In Italia, la direttiva è stata recepita con il decreto legislativo 7 luglio 2011, n. 122, entrato in vigore nel 2013. Nel 2017 si è poi svolto l’audit europeo di verifica sull’attuazione della normativa, da cui è derivato, nel 2018, l’avvio del percorso ministeriale di abbandono progressivo della caudectomia, con l’obiettivo di giungere al bando totale nel 2024.

Tuttavia, l’applicazione sul territorio nazionale è rimasta eterogenea: ogni regione ha agito di propria iniziativa, predisponendo piani di adeguamento o mantenendo deroghe temporanee. Di fatto, la normativa è rimasta in deroga fino alla fine del 2024, e il sistema allevatoriale si trova oggi in una fase di forte incertezza normativa e gestionale.

Lo studio italiano sulle implicazioni economiche della coda lunga

Un contributo importante al dibattito arriva da un recente studio pubblicato il 29 aprile 2025 sulla rivista Animals, intitolato “The Economic Implications of Phasing Out Pig Tail Docking: A Pilot Study in Italy”.
Lo studio è frutto della collaborazione tra l’Istituto Zooprofilattico Sperimentale delle Venezie, il Dipartimento di Scienze Veterinarie dell’Università di Torino, il Dipartimento TESAF dell’Università di Padova e l’Istituto Zooprofilattico del Piemonte, Liguria e Valle d’Aosta.

Sono stati analizzati 22 allevamenti italiani in tre diverse fasi:

  1. Fase 1: suini con taglio totale della coda;
  2. Fase 2: lotti misti con sottogruppi di suini a coda integra;
  3. Fase 3: suini completamente a coda lunga.

I risultati: benessere e costi in conflitto

I dati clinici e produttivi raccolti indicano che l’allevamento di suini a coda lunga comporta conseguenze negative sia sul benessere animale sia sulla redditività aziendale.

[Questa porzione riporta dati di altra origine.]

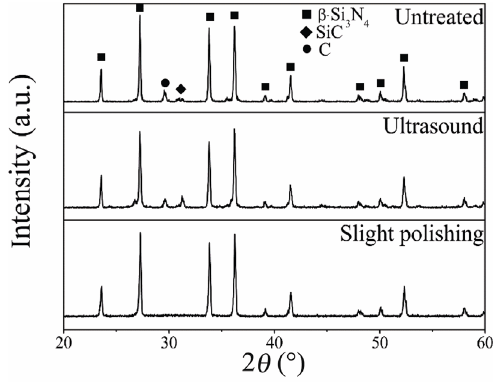
Fig. 3 XRD spectra of the sintered membranes.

  • Durante lo svezzamento, la fase 3 (suini a coda lunga) ha mostrato una maggiore incidenza di sindrome cutanea (p=0,008) e un aumento dell’uso di farmaci (p=0,017), senza variazioni significative nei costi dei medicinali.
  • Durante l’ingrasso, la fase 1 (taglio totale) ha evidenziato migliori indici di conversione alimentare (p=0,037) e maggiori rese di macellazione (p=0,028), con accrescimenti medi giornalieri più alti e mortalità inferiore rispetto ai lotti della fase 3 (p=0,004; p<0,002).
  • A livello economico, la fase 3 ha registrato un aumento del 10,9% nei costi di alimentazione, +13,2% nei costi dei terzisti e +18,9% nel costo totale di produzione per 100 suini rispetto alla fase 1.
  • Il costo di produzione per kg di carne nei lotti a coda lunga è risultato superiore del 7,4% rispetto alla fase 1 e dell’8,4% rispetto alla fase 2.

Ma il dato più significativo riguarda il benessere animale effettivo:
alla macellazione, la prevalenza di lesioni alla coda è stata del 41% nei suini a coda lunga, contro il 10% nella fase 2 e solo l’1% nella fase 1.
In altre parole, la presenza della coda integra aumenta di 40 volte il rischio di lesioni rispetto ai suini caudectomizzati.

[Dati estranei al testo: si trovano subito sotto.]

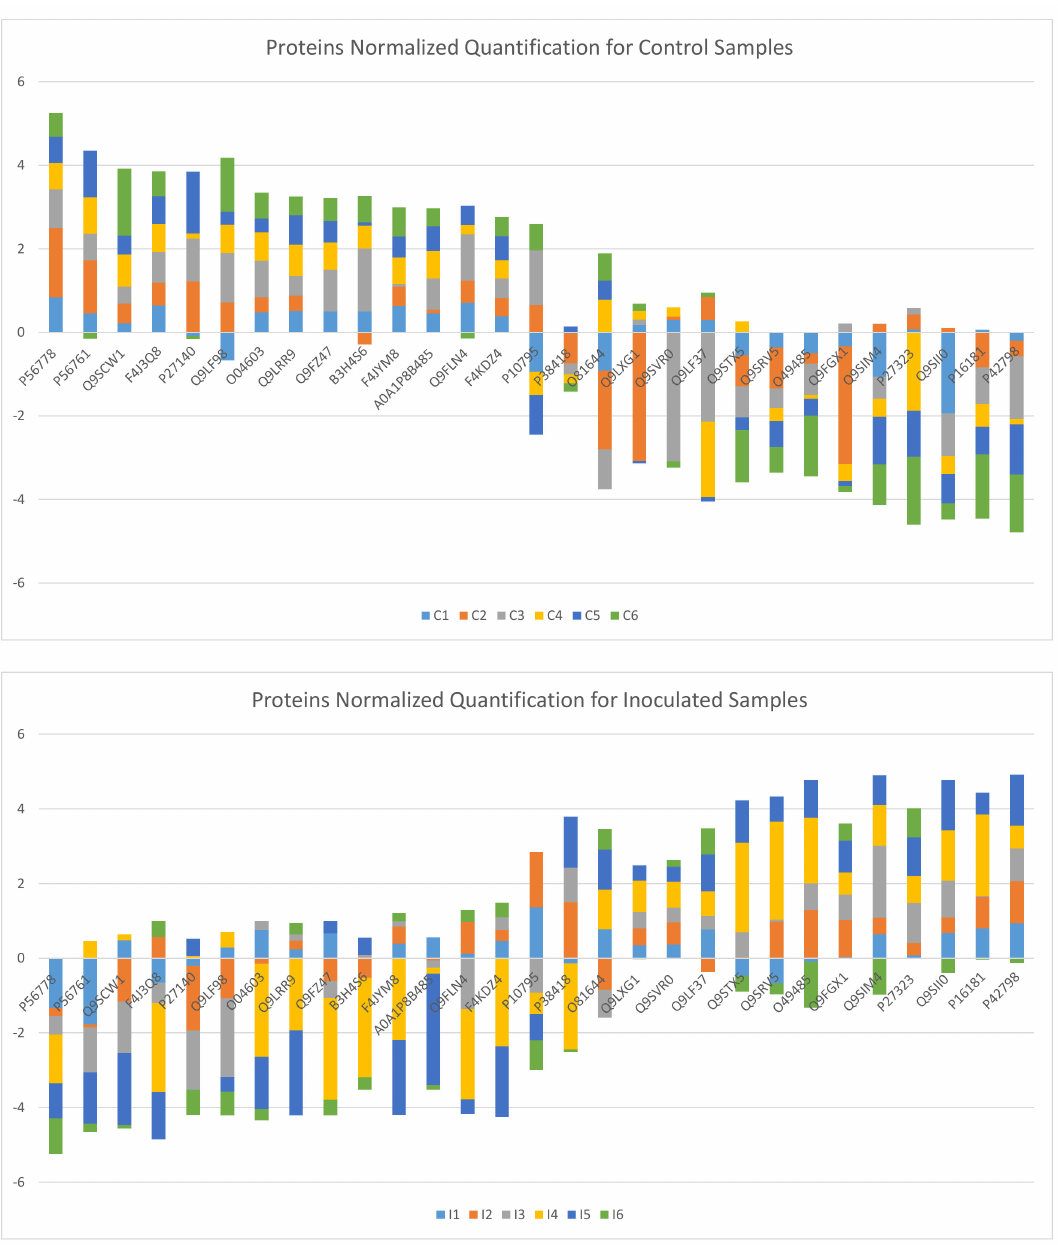
Figure 5. Stacked columns for the normalized quantification level of the optimal protein set for control samples ( up ) and inoculated samples ( down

Una situazione da gestire con pragmatismo

Alla luce di questi risultati, appare evidente che la rinuncia al taglio della coda, pur nata da un intento condivisibile di migliorare il benessere animale, genera effetti opposti se non accompagnata da interventi strutturali: spazi maggiori, arricchimenti ambientali efficaci, modifiche alle densità e alla gestione.

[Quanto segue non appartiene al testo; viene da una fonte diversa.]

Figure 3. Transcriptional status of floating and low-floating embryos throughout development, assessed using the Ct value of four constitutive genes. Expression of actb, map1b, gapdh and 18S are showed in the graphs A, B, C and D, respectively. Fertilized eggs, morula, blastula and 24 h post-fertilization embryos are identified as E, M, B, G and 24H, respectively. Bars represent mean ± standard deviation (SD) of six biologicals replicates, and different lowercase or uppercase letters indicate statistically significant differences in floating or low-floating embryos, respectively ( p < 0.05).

Senza queste condizioni, il rischio è di ottenere un peggioramento delle condizioni di vita dei suini, oltre a un aggravio economico significativo per gli allevatori.

Assosuini ritiene necessario che, a fronte del bando formale della caudectomia, si apra rapidamente un tavolo tecnico di confronto tra istituzioni, mondo scientifico e rappresentanze del settore per:

  • valutare i reali effetti delle misure in corso;
  • definire criteri di deroga trasparenti e sostenibili;
  • individuare strumenti di compensazione economica e di supporto tecnico per le aziende.

Solo così sarà possibile coniugare benessere animale e sostenibilità economica, evitando che una norma pensata per migliorare la vita dei suini si traduca, paradossalmente, in un danno per loro e per chi li alleva.